Extract each line of the material that contains the string "value".

=======

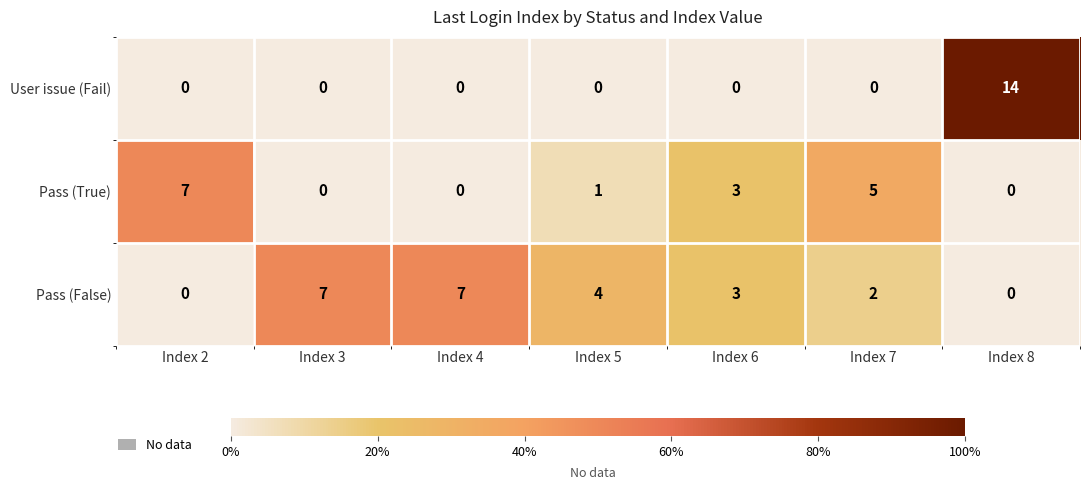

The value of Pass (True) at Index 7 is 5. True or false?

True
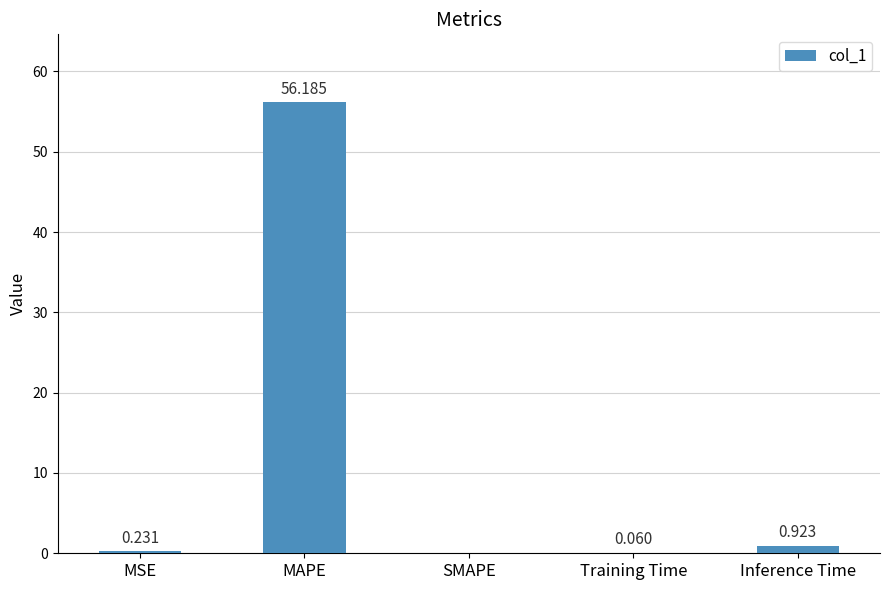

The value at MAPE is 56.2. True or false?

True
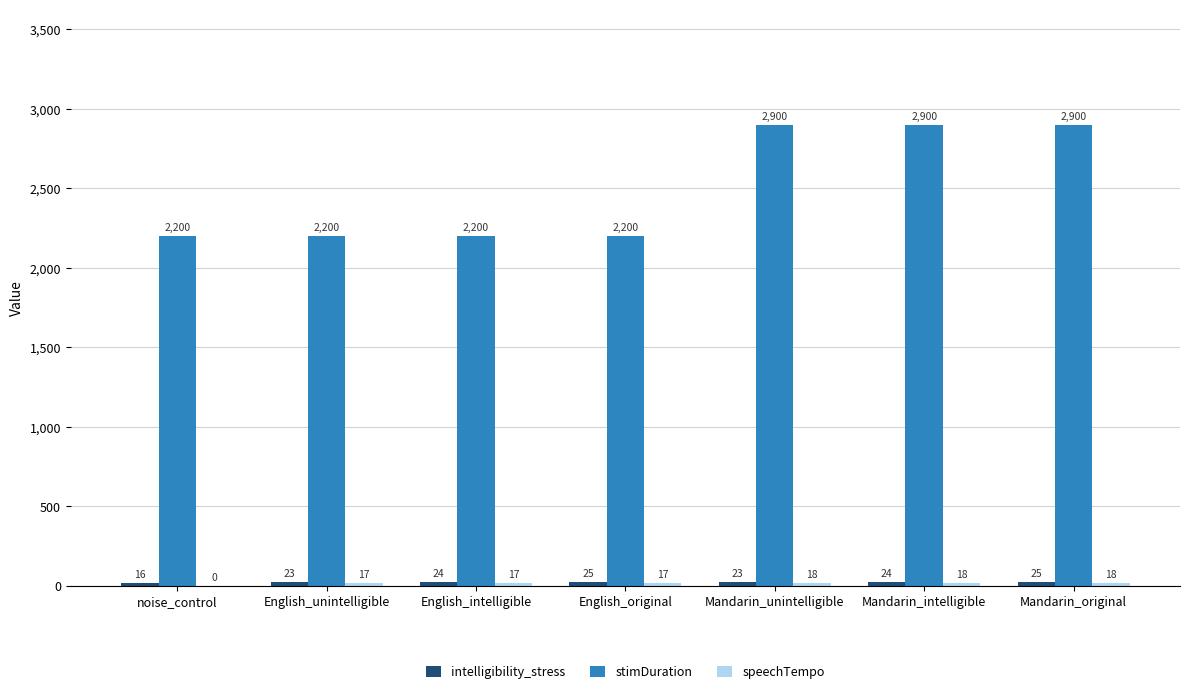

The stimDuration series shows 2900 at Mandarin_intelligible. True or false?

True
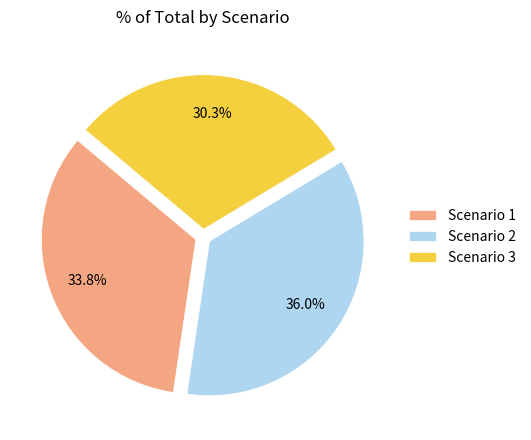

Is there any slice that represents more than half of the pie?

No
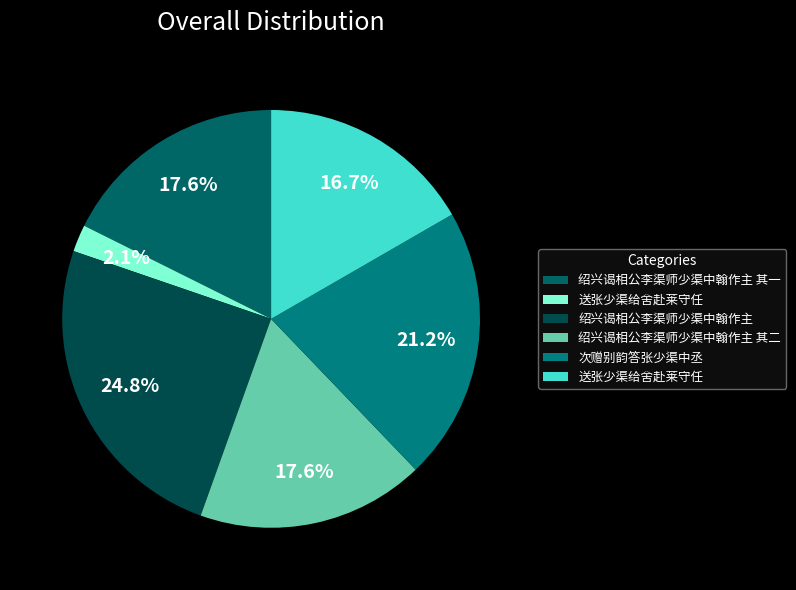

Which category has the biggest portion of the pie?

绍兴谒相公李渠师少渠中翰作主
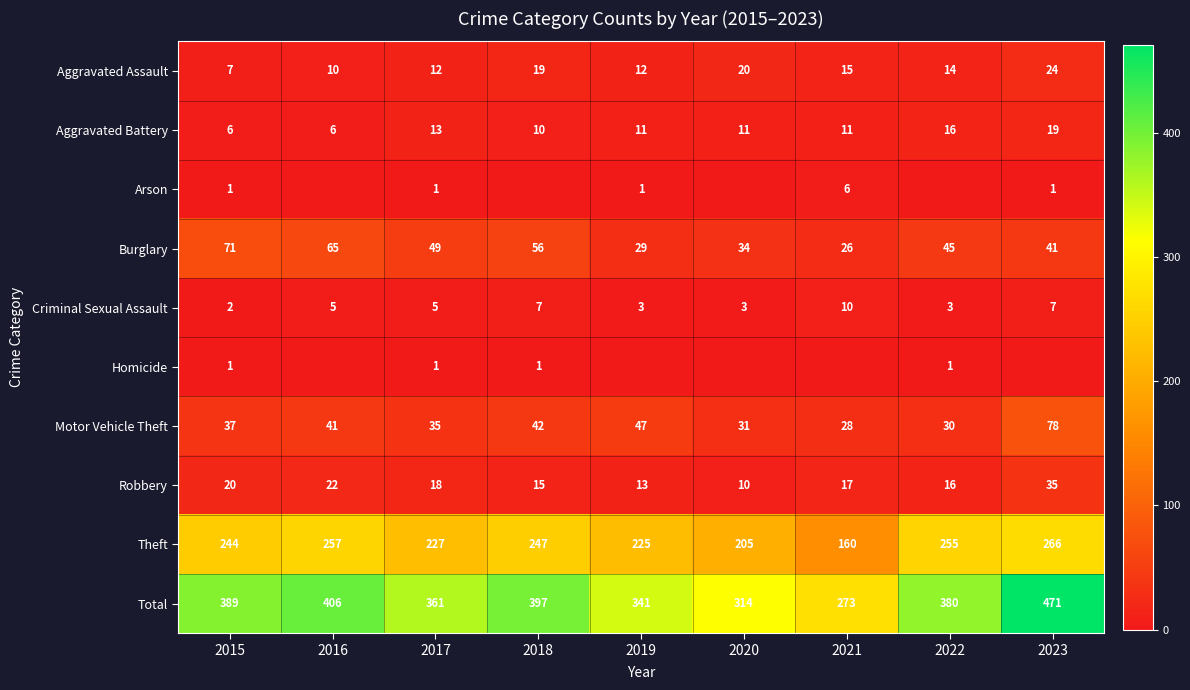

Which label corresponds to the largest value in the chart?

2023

=======

[SOLUTION TO THIS PROBLEM]
The value of Pass (True) at Index 7 is 5. True or false?
The value at MAPE is 56.2. True or false?
Which label corresponds to the largest value in the chart?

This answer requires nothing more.